Excessive wait times for a dispute resolution were cited by landlords as a significant barrier to equality of access to justice and justified the move to short-term vacation rentals, depleting an already strained rental market in Nelson that currently sits near zero.

After a recent investigation into short-term vacation rentals (STR) city staff found numerous STR operators were former landlords “who have become disillusioned with long-term tenants and the inability to receive justice under the Residential Tenancy Branch.”

In some cases, the report stated, some landlords have illegally evicted their previous tenants.

It was found that out of 27 survey responses from short-term rental operators in the city, there were seven people who admitted primary motivation for renting short-term was a previous negative experience as a landlord — with tenants and with the provincial Residential Tenancy Branch.

Another complaint was the inability to collect on monetary judgments if tenants leave the province.

“The lack of efficient recourse tools and enforcement of any resulting judgment appears to be an explicit cause of the depletion of the rental market,” the city report stated. “Many landlords see no reason to continue.”

One short-term rental operator described “Airbnb” — one of the major providers of the online short-term rental service — as “better quality renters, fewer headaches, better money (almost double money). And I retain control of how my rentals are furnished and look which prevents them from becoming run-down.”

However, the rights of tenants are not served by the tenancy dispute resolution system currently in place, the report continued, with evictions due to conversion from rental to short-term rental have occurred in the city.

Although evictions for the purpose of converting to short-term rental are prohibited by provincial law, the tenant’s plight is difficult and costly both in terms of time and money to fight the move.

“With a reportedly long backlog of two to three months, tenants are faced with the impossibility of enforcing their rights before being evicted,” the report stated.

But the province’s Civil Resolution Tribunal is a web-based, “24/7” dispute resolution system expected to handle dispute resolution for small claims of up to $25,000 as well as strata disputes.

It is heralded to give people a choice on how, when and where to resolve disputes — when it launches later this year — and will improve access to justice in resolution of disputes “fairly, quickly and affordably.”

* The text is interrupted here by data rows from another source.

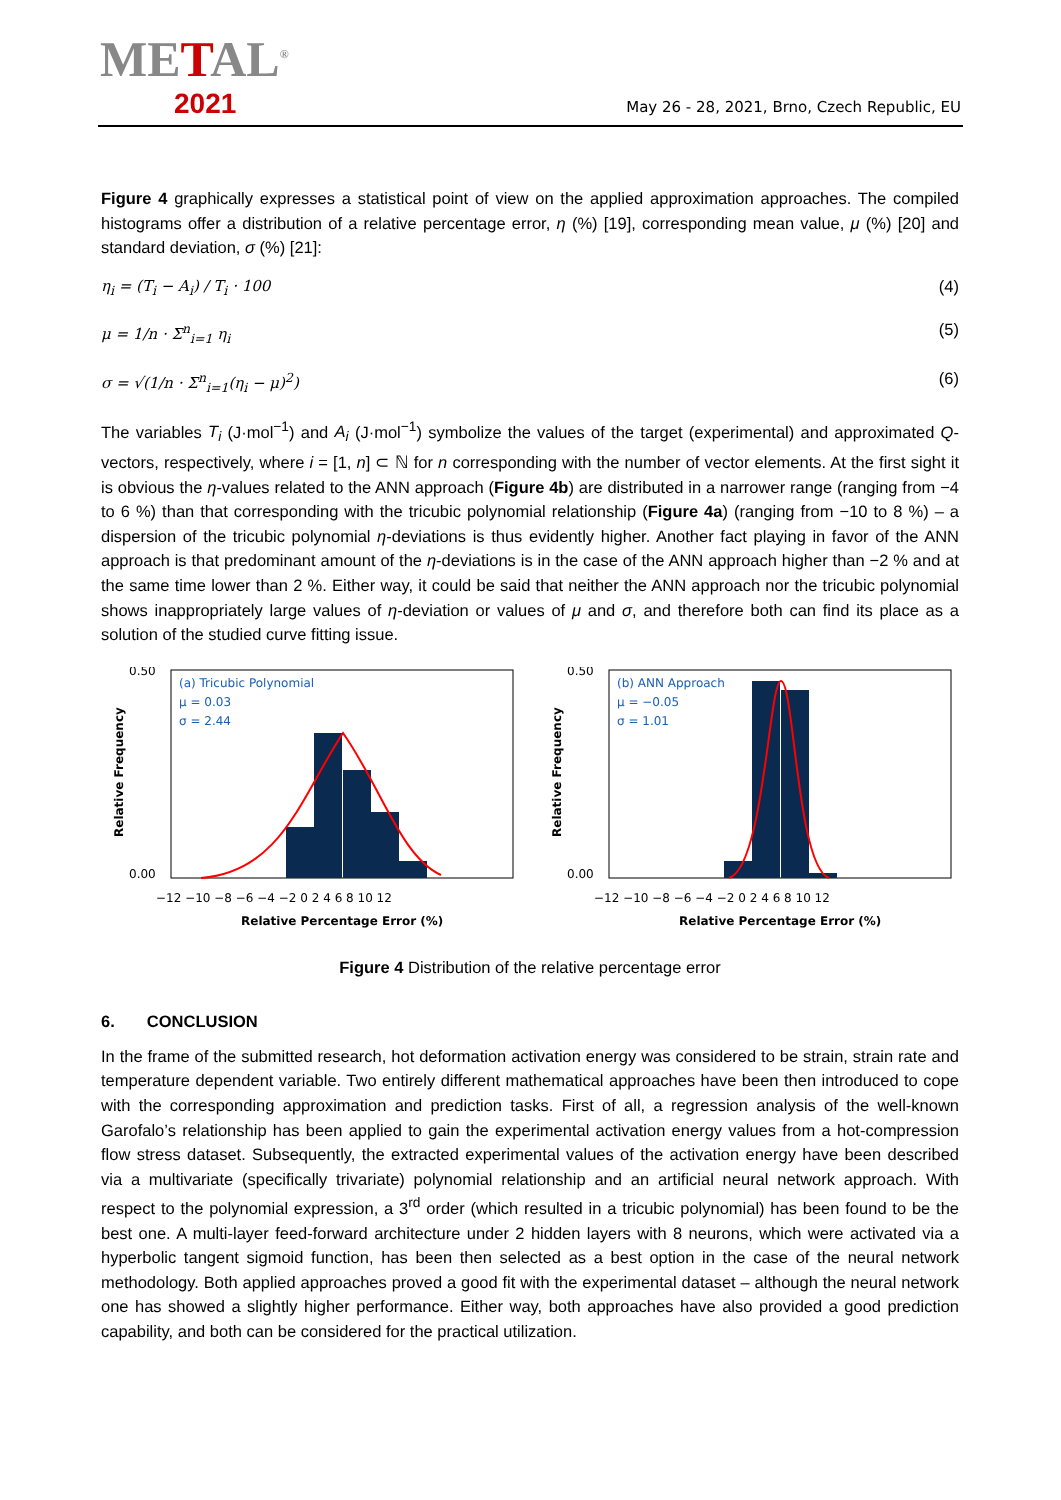METAL<sup>®</sup>
2021
May 26 - 28, 2021, Brno, Czech Republic, EU
Figure 4 graphically expresses a statistical point of view on the applied approximation approaches. The compiled histograms offer a distribution of a relative percentage error, η (%) [19], corresponding mean value, μ (%) [20] and standard deviation, σ (%) [21]:
η<sub>i</sub> = (T<sub>i</sub> − A<sub>i</sub>) / T<sub>i</sub> · 100 (4)
μ = 1/n · Σ<sup>n</sup><sub>i=1</sub> η<sub>i</sub> (5)
σ = √(1/n · Σ<sup>n</sup><sub>i=1</sub>(η<sub>i</sub> − μ)<sup>2</sup>) (6)
The variables T<sub>i</sub> (J·mol<sup>−1</sup>) and A<sub>i</sub> (J·mol<sup>−1</sup>) symbolize the values of the target (experimental) and approximated Q-vectors, respectively, where i = [1, n] ⊂ ℕ for n corresponding with the number of vector elements. At the first sight it is obvious the η-values related to the ANN approach (Figure 4b) are distributed in a narrower range (ranging from −4 to 6 %) than that corresponding with the tricubic polynomial relationship (Figure 4a) (ranging from −10 to 8 %) – a dispersion of the tricubic polynomial η-deviations is thus evidently higher. Another fact playing in favor of the ANN approach is that predominant amount of the η-deviations is in the case of the ANN approach higher than −2 % and at the same time lower than 2 %. Either way, it could be said that neither the ANN approach nor the tricubic polynomial shows inappropriately large values of η-deviation or values of μ and σ, and therefore both can find its place as a solution of the studied curve fitting issue.
(a) Tricubic Polynomial
μ = 0.03
σ = 2.44
0.50
0.00
−12 −10 −8 −6 −4 −2 0 2 4 6 8 10 12
Relative Percentage Error (%)
Relative Frequency
(b) ANN Approach
μ = −0.05
σ = 1.01
0.50
0.00
−12 −10 −8 −6 −4 −2 0 2 4 6 8 10 12
Relative Percentage Error (%)
Relative Frequency
Figure 4 Distribution of the relative percentage error
6. CONCLUSION
In the frame of the submitted research, hot deformation activation energy was considered to be strain, strain rate and temperature dependent variable. Two entirely different mathematical approaches have been then introduced to cope with the corresponding approximation and prediction tasks. First of all, a regression analysis of the well-known Garofalo’s relationship has been applied to gain the experimental activation energy values from a hot-compression flow stress dataset. Subsequently, the extracted experimental values of the activation energy have been described via a multivariate (specifically trivariate) polynomial relationship and an artificial neural network approach. With respect to the polynomial expression, a 3<sup>rd</sup> order (which resulted in a tricubic polynomial) has been found to be the best one. A multi-layer feed-forward architecture under 2 hidden layers with 8 neurons, which were activated via a hyperbolic tangent sigmoid function, has been then selected as a best option in the case of the neural network methodology. Both applied approaches proved a good fit with the experimental dataset – although the neural network one has showed a slightly higher performance. Either way, both approaches have also provided a good prediction capability, and both can be considered for the practical utilization.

But the service is not being made available to tenant-landlord disputes, even though many tenancy grievances are of a similar nature to strata disputes, “particularly when a tenant alleges an impending wrongful eviction or might relocate outside of the province to avoid enforcement.”

With more than 150 beds for rent at Airbnb for Nelson the service has become one of the largest providers of short-term accommodation in the city.

But the unregulated, unlicensed accommodation providers have several advantages over licensed business: less overhead, less red tape, lower safety standards, less insurance.

One man and his family affected by the proliferation of Airbnb’s in Nelson — who appeared before council in April on the issue — said families and low wage earners are moving away from town because they can’t afford to live here.

In 2012 the UBCM adopted a resolution to “increase effectiveness and accessibility of the residential tenancy dispute resolutions process.” At that time, the minister responsible for Housing indicated that the “province has no plans to change the enforcement process” and that the current Residential Tenancy Act sufficed.

“This resolution recommendation represents only one piece of re-incentivizing tenancy in a changing economy,” wrote city manager of development services, Pam Mierau, in the report to council.

Like short-term rental regulation, incentivizing is only one policy update required to sustain and replenish Nelson’s rental stock, she stated.

The resolution will now be carried forth to the UBCM annual general meeting for provincial-level debate, held in Victoria from Sept. 28-30.